The Metabolic Basis of Immune Dysfunction Following Sepsis and Trauma.

Abstract

Critically ill, severely injured and high-risk surgical patients are vulnerable to secondary infections during hospitalization and after hospital discharge. Studies show that the mitochondrial function and oxidative metabolism of monocytes and macrophages are impaired during sepsis. Alternatively, treatment with microbe-derived ligands, such as monophosphoryl lipid A (MPLA), peptidoglycan, or β-glucan, that interact with toll-like receptors and other pattern recognition receptors on leukocytes induces a state of innate immune memory that confers broad-spectrum resistance to infection with common hospital-acquired pathogens. Priming of macrophages with MPLA, CPG oligodeoxynucleotides (CpG ODN), or β-glucan induces a macrophage metabolic phenotype characterized by mitochondrial biogenesis and increased oxidative metabolism in parallel with increased glycolysis, cell size and granularity, augmented phagocytosis, heightened respiratory burst functions, and more effective killing of microbes.
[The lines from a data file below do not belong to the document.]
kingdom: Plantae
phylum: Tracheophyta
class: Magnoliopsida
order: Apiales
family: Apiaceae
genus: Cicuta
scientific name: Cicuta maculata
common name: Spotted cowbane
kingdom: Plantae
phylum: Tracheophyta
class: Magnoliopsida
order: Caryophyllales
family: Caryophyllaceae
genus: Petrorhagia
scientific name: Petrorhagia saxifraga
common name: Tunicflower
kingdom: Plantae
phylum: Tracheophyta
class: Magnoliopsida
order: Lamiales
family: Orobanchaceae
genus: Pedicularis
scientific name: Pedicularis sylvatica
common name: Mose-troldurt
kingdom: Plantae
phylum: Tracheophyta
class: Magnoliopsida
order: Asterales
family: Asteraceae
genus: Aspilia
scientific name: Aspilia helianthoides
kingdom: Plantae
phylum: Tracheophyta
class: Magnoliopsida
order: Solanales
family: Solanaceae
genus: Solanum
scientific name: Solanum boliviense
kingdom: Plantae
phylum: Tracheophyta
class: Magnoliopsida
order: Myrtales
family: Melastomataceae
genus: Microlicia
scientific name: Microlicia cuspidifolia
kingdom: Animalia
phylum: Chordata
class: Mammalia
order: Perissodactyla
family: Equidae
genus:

The mitochondrion is a bioenergetic organelle that not only contributes to energy supply, biosynthesis, and cellular redox functions but serves as a platform for regulating innate immunological functions such as production of reactive oxygen species (ROS) and regulatory intermediates. This review will define current knowledge of leukocyte metabolic dysfunction during and after sepsis and trauma. We will further discuss therapeutic strategies that target leukocyte mitochondrial function and might have value in preventing or reversing sepsis- and trauma-induced immune dysfunction.